◆ Stated exercise 1 ◆
Count the lines in the records that contain the string "instances", treating case as significant, and reply with the number alone.

◆ Page excerpt ◆
C++ Design issue for expression computing

Question

I need to create classes to represent expressions such as someVar=2*(5+3)^5. For that i want to have the following classes :

class IExpression
{
    public:
        virtual ~IExpression( void ) { }
        virtual CValue eval( const CScope & ) const = 0;
};

class CConstant : public IExpression
{
    protected:
        const CValue _value;
    public:
        virtual CValue eval( const CScope & ) const { return this->_value; }
};

class COperation : public IExpression
{
    protected:
        const IExpression * const _left;
        const operator_e          _eOper;
        const IExpression * const _right;
    public:
        virtual ~COperation( void );
        virtual CValue eval( const CScope & ) const;
};

class CVariable : public IExpression
{
    protected:
        const string _name;
    public:
        virtual CValue eval( const CScope & scope ) const { return scope.access( this->_name ); }
};

And also assume that I have a class CScope, used by CVariable::eval() to access variables :

class CScope
{
    protected:
        map<string, CValue> _mVars;
    public:
        inline const CValue & access( const string & name ) const;
        inline       CValue & access( const string & name );
};

I have a problem here. Imagine that I have an operation using an operator that requires to access the value by reference so that it can be set, like = or +=. For an assignment I would do :

CValue COperation::eval( const CScope & scope ) const
{
    switch( this->_eOper )
    {
        // ...

◆ Stated exercise 2 ◆
Please echo, word for word, everything in the C++ expression design question from "I have a problem" down to "switch( this->_eOper )".

Outline items for labeled areas
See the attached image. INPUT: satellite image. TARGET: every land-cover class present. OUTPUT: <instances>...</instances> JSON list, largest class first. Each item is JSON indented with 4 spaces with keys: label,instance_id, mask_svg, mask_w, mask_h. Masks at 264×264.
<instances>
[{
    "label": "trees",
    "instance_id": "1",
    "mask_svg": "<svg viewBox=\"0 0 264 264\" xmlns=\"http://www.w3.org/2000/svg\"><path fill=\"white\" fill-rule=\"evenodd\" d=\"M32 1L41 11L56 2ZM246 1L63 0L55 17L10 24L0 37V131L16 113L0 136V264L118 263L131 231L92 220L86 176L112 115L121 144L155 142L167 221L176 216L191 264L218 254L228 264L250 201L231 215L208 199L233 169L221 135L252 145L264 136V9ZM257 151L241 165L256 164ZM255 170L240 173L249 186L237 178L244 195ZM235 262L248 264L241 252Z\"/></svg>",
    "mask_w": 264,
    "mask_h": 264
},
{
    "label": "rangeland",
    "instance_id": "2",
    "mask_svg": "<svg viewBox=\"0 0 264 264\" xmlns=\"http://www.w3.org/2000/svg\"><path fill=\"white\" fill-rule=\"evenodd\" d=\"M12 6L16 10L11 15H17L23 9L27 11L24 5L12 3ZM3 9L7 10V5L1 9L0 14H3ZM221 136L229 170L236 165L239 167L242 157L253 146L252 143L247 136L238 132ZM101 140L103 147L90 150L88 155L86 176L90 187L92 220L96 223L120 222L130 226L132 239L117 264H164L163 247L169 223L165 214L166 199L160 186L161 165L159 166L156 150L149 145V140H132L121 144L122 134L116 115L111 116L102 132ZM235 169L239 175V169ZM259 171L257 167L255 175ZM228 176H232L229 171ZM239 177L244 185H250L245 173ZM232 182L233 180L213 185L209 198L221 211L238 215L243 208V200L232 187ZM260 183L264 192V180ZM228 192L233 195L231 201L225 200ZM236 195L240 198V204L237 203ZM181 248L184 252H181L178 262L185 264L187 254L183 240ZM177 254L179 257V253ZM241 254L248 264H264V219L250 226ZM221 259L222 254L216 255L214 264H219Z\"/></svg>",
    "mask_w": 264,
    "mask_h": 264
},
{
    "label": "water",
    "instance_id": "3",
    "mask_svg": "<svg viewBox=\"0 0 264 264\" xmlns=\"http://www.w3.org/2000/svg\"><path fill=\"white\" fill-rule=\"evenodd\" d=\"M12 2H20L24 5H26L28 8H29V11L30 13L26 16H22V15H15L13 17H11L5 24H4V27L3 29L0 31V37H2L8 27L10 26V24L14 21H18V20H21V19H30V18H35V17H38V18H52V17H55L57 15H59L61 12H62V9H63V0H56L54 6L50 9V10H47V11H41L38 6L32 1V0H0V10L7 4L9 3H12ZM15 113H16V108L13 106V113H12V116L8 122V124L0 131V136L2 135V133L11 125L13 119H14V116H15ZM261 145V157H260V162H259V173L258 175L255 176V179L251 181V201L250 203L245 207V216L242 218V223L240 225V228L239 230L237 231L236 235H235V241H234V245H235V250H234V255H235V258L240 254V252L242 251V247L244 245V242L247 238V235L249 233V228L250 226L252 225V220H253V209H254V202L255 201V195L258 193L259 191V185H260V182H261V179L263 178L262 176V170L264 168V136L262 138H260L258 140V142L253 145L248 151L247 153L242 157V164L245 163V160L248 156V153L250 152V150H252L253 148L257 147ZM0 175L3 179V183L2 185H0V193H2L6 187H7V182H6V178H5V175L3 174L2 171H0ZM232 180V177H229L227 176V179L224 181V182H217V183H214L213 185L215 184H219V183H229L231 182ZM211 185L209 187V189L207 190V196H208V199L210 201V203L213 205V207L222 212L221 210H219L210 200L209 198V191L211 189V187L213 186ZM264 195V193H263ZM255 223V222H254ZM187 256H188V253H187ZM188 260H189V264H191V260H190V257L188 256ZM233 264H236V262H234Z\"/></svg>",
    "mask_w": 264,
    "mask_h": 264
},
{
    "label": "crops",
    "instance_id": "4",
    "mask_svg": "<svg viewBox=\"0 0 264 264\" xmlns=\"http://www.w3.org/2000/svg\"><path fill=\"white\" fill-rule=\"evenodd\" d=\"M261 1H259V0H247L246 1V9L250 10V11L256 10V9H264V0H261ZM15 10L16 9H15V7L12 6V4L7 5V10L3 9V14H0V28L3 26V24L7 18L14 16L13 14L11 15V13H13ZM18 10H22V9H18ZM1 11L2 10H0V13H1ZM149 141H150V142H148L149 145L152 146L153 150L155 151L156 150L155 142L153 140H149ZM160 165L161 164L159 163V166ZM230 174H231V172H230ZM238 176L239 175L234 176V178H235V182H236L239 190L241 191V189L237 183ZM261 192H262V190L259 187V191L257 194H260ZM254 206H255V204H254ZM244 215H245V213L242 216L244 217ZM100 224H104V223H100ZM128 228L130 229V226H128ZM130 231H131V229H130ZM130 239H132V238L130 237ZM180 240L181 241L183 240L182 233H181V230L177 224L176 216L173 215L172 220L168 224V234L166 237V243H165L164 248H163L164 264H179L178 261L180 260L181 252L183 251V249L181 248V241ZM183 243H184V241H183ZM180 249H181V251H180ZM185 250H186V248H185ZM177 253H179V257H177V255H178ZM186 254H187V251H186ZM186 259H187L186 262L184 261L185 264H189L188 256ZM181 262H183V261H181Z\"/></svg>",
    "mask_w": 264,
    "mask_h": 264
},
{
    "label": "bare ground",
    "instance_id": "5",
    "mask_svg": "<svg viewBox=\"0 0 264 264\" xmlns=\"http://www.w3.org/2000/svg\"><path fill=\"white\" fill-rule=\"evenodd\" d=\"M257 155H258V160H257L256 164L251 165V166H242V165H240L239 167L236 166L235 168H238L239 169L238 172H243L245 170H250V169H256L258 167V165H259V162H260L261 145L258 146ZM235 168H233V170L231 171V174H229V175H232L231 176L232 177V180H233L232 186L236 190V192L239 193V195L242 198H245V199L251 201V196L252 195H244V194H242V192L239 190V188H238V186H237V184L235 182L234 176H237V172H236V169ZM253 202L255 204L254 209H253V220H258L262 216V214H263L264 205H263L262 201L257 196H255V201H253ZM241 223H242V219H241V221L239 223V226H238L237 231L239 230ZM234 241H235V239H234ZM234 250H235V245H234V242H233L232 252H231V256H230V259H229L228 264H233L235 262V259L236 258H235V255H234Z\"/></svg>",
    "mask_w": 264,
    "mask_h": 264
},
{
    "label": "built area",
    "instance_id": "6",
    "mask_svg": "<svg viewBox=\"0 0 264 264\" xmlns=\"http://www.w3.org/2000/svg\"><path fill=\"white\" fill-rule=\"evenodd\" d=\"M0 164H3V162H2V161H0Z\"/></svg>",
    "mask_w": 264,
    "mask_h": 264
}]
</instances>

◆ Output 1 ◆
3

◆ Output 2 ◆
I have a problem here. Imagine that I have an operation using an operator that requires to access the value by reference so that it can be set, like = or +=. For an assignment I would do :

CValue COperation::eval( const CScope & scope ) const
{
    switch( this->_eOper )